Il corpo, con cui comunichiamo e ci relazioniamo con gli altri, ha un’inevitabile funzione sociale: nella mentalità corrente noi valiamo tanto quanto il nostro corpo si conforma ai canoni della bellezza. Soprattutto i giovani vivono questa percezione, moltiplicata a dismisura dai social media, fino a percepire il valore della propria persona in funzione di quanti “like” ricevono le foto personali postate sui networks. Questa fragilità nella percezione di sé e del proprio valore, rende spesso schiavi della ricerca di un corpo diverso da quello che siamo; spesso è implicata anche la valutazione morale di certi interventi estetici correttivi e della sperimentazione cosmetica fatta sugli animali e a costi economici per il singolo
Sobriamente il Catechismo della Chiesa cattolica (CCC) afferma: «la morale cristiana si oppone ad una concezione neo-pagana, che tende a promuovere il culto del corpo, a sacrificargli tutto, a idolatrare la perfezione fisica e il successo sportivo. A motivo della scelta selettiva che tale concezione opera tra i forti e i deboli, essa può portare alla perversione dei rapporti umani» (CCC 2289).
La nostra fede in Cristo, il Verbo che si è fatto carne, ci insegna ad amare e rispettare il nostro corpo, a prendercene cura con amore; è dono di Dio, opera suo e quindi buono, come è buono tutto ciò che viene da Lui. Attraverso la cura del corpo in tutti i suoi aspetti rendiamo grazie a Dio che ci ha creati e manifestiamo il nostro amore per noi stessi e per gli altri.
Nella Bibbia non ci sono proibizioni circa l’uso dei cosmetici o di ornamenti particolari, ma indicazioni di buon senso per vivere anche questo ambito della vita secondo il progetto di bene che Dio ha per noi. Lo testimoniano anche le scoperte archeologiche che ci offrono un’idea dell’abbondante uso dei cosmetici nella società del tempo.

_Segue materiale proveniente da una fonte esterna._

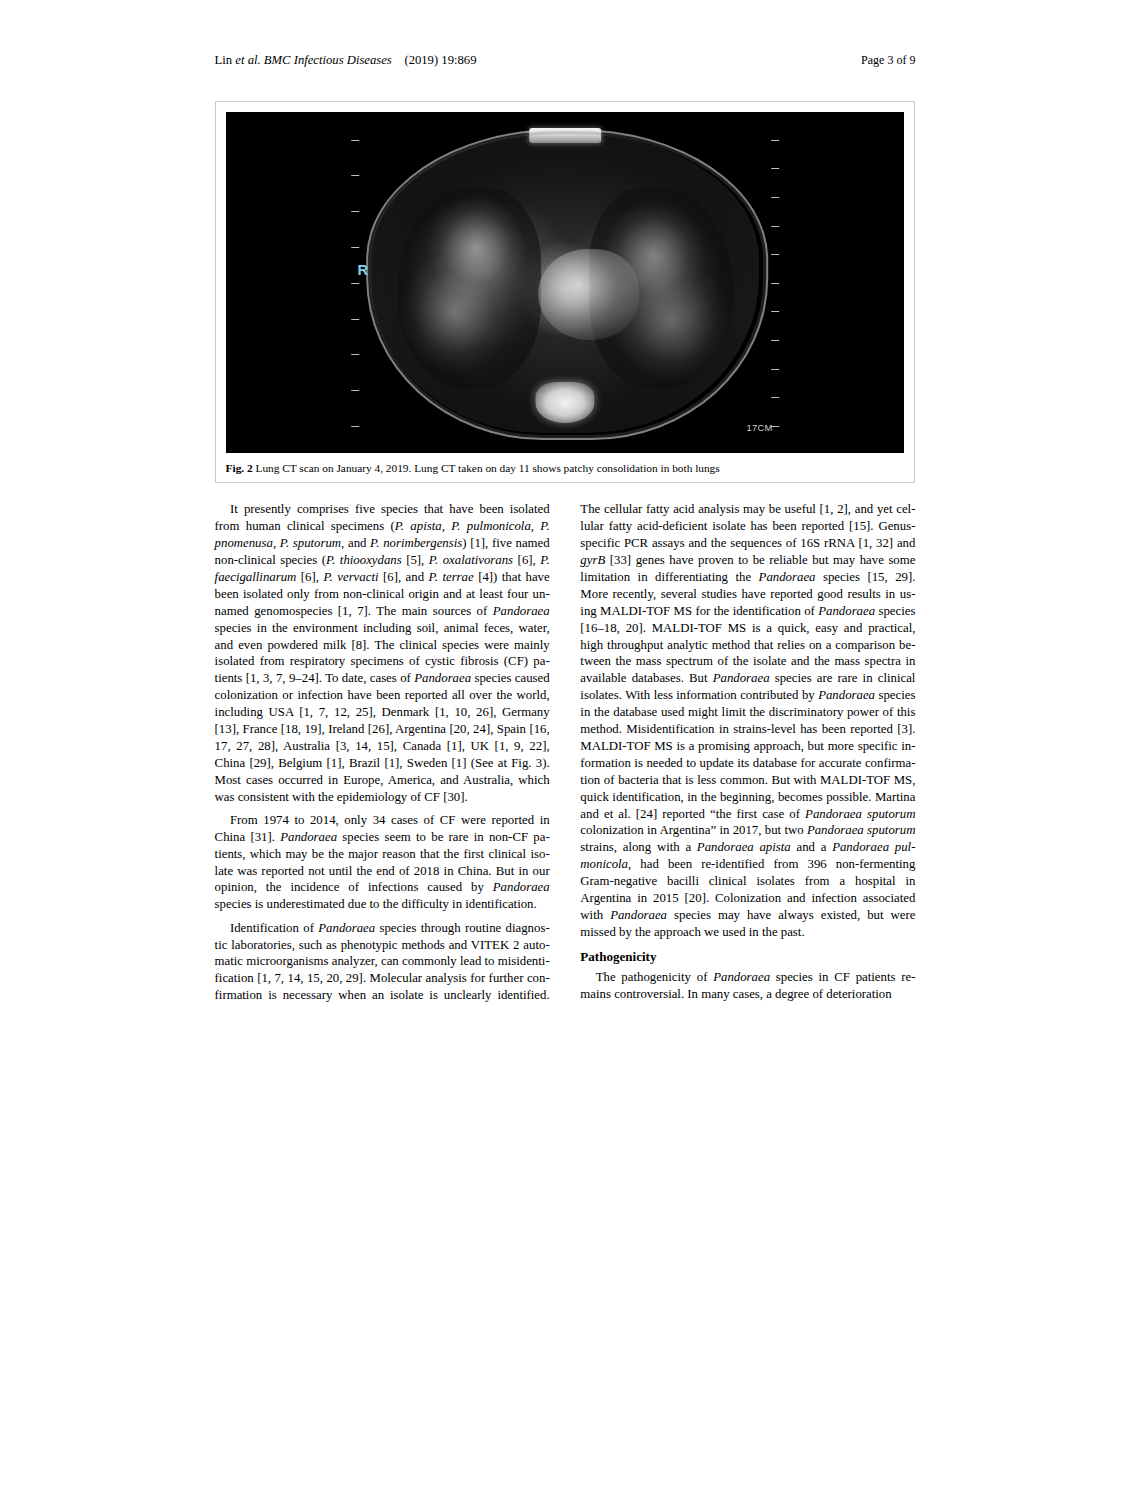Lin et al. BMC Infectious Diseases (2019) 19:869
Page 3 of 9
R
17CM
Fig. 2 Lung CT scan on January 4, 2019. Lung CT taken on day 11 shows patchy consolidation in both lungs
It presently comprises five species that have been isolated from human clinical specimens (P. apista, P. pulmonicola, P. pnomenusa, P. sputorum, and P. norimbergensis) [1], five named non-clinical species (P. thiooxydans [5], P. oxalativorans [6], P. faecigallinarum [6], P. vervacti [6], and P. terrae [4]) that have been isolated only from non-clinical origin and at least four unnamed genomospecies [1, 7]. The main sources of Pandoraea species in the environment including soil, animal feces, water, and even powdered milk [8]. The clinical species were mainly isolated from respiratory specimens of cystic fibrosis (CF) patients [1, 3, 7, 9–24]. To date, cases of Pandoraea species caused colonization or infection have been reported all over the world, including USA [1, 7, 12, 25], Denmark [1, 10, 26], Germany [13], France [18, 19], Ireland [26], Argentina [20, 24], Spain [16, 17, 27, 28], Australia [3, 14, 15], Canada [1], UK [1, 9, 22], China [29], Belgium [1], Brazil [1], Sweden [1] (See at Fig. 3). Most cases occurred in Europe, America, and Australia, which was consistent with the epidemiology of CF [30].
From 1974 to 2014, only 34 cases of CF were reported in China [31]. Pandoraea species seem to be rare in non-CF patients, which may be the major reason that the first clinical isolate was reported not until the end of 2018 in China. But in our opinion, the incidence of infections caused by Pandoraea species is underestimated due to the difficulty in identification.
Identification of Pandoraea species through routine diagnostic laboratories, such as phenotypic methods and VITEK 2 automatic microorganisms analyzer, can commonly lead to misidentification [1, 7, 14, 15, 20, 29]. Molecular analysis for further confirmation is necessary when an isolate is unclearly identified. The cellular fatty acid analysis may be useful [1, 2], and yet cellular fatty acid-deficient isolate has been reported [15]. Genus-specific PCR assays and the sequences of 16S rRNA [1, 32] and gyrB [33] genes have proven to be reliable but may have some limitation in differentiating the Pandoraea species [15, 29]. More recently, several studies have reported good results in using MALDI-TOF MS for the identification of Pandoraea species [16–18, 20]. MALDI-TOF MS is a quick, easy and practical, high throughput analytic method that relies on a comparison between the mass spectrum of the isolate and the mass spectra in available databases. But Pandoraea species are rare in clinical isolates. With less information contributed by Pandoraea species in the database used might limit the discriminatory power of this method. Misidentification in strains-level has been reported [3]. MALDI-TOF MS is a promising approach, but more specific information is needed to update its database for accurate confirmation of bacteria that is less common. But with MALDI-TOF MS, quick identification, in the beginning, becomes possible. Martina and et al. [24] reported “the first case of Pandoraea sputorum colonization in Argentina” in 2017, but two Pandoraea sputorum strains, along with a Pandoraea apista and a Pandoraea pulmonicola, had been re-identified from 396 non-fermenting Gram-negative bacilli clinical isolates from a hospital in Argentina in 2015 [20]. Colonization and infection associated with Pandoraea species may have always existed, but were missed by the approach we used in the past.
Pathogenicity
The pathogenicity of Pandoraea species in CF patients remains controversial. In many cases, a degree of deterioration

Nella prima lettera di Pietro troviamo l’invito: «Il vostro ornamento non sia quello esteriore – capelli intrecciati, collane d’oro, sfoggio di vestiti – ma piuttosto, nel profondo del vostro cuore, un’anima incorruttibile, piena di mitezza e di pace: ecco ciò che è prezioso davanti a Dio» (1Pt 3,3-4).
Non si condanna la cura estetica del corpo in sé, ma la cura «fuori misura»: il nostro corpo è dono di Dio, è tempio dello Spirito; dobbiamo averne cura nella giusta misura, con sobrietà, senza cadere nell’ossessione, senza farne un idolo. E non dobbiamo dimenticarci del corpo dei fratelli, soprattutto dei poveri, degli affamati, dei malati. Sono tutti «corpi» che hanno bisogno di cura e del nostro amore
La cura dell’aspetto esteriore non deve diventare così importante da mettere in secondo piano ciò che davvero conta, la vita interiore. è il mondo interiore della persona, il cuore buono, che ama e fa’ il bene, che ci rende «belli» agli occhi di Dio.
Anche in questo è guida la virtù della temperanza che «dispone ad evitare ogni sorta di eccessi» (CCC 2290). Anche un trucco più bello, un vestito nuovo, la cura della piacevolezza della persona possono manifestare il nostro amore per il prossimo che incontriamo e facilitare le possibilità di relazioni di aiuto e forse anche insegnarci ad accettare le situazioni più difficili da vivere e accettare, come i limiti del corpo, la sua decadenza, la malattia, in attesa del corpo trasfigurato, incorruttibile, risorto nell’ultimo giorno.